» Reading text:

++++++++++

Also, back on your local machine, open a browser window (like Chrome
or Safari) and go to the address of the port number on your local
machine. In our example, the port is 4111 so you must go to:
http://localhost:4111/
. This is where rmote
will serve up plots
and help screens.
This is very straightforward. The ‘rmote’ package, when invoked on the
remote machine, overwrites the standard print
function for base plots,
ggplots, and the help function. So, if you print a ggplot2 object,
rather than trying to print on the remote machine and finding nowhere to
print it, when you are running ‘rmote’, the object will be printed to
the server_dir
location and served to your local web browser via ssh
port forwarding. You can try it like this:
First, do:
?rmote::start_rmote
on the remote machine; then check you web browser that is pointed to
http://localhost:4111/
.
Second, you might try printing a ggplot object in the R session on the remote machine:
library(tidyverse)
tibble(x = 1:10, y = (1:10)^2) %>%
ggplot(aes(x = x, y = y)) +
geom_point(colour = "blue", size = 2) +
geom_line()

++++++++++

» Data section:
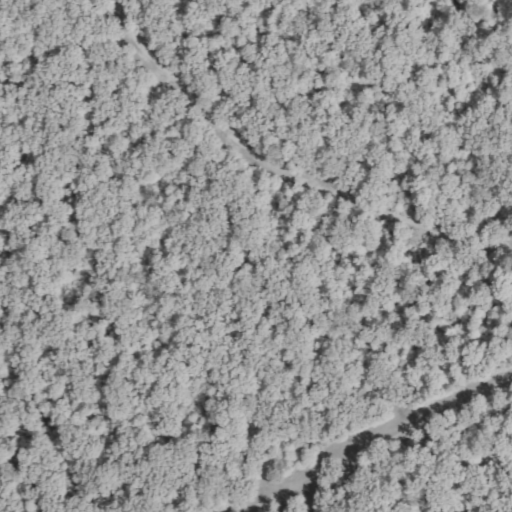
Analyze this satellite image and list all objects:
road: (380, 445)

++++++++++

» Job 1: Reproduce the portion of the rmote passage from "Also, back on" up to and including "and help screens.".
» Job 2: Based on the rmote passage, explain in one to three sentences why printing a ggplot2 object on the remote machine makes the plot appear in the local web browser.

» Complete output 1:
Also, back on your local machine, open a browser window (like Chrome
or Safari) and go to the address of the port number on your local
machine. In our example, the port is 4111 so you must go to:
http://localhost:4111/
. This is where rmote
will serve up plots
and help screens.

» Complete output 2: When invoked on the remote machine, the rmote package overwrites the standard print function for base plots and ggplots, along with the help function. So instead of trying to print on the remote machine and finding nowhere to print it, the object is printed to the server_dir location. It is then served to the local web browser via ssh port forwarding.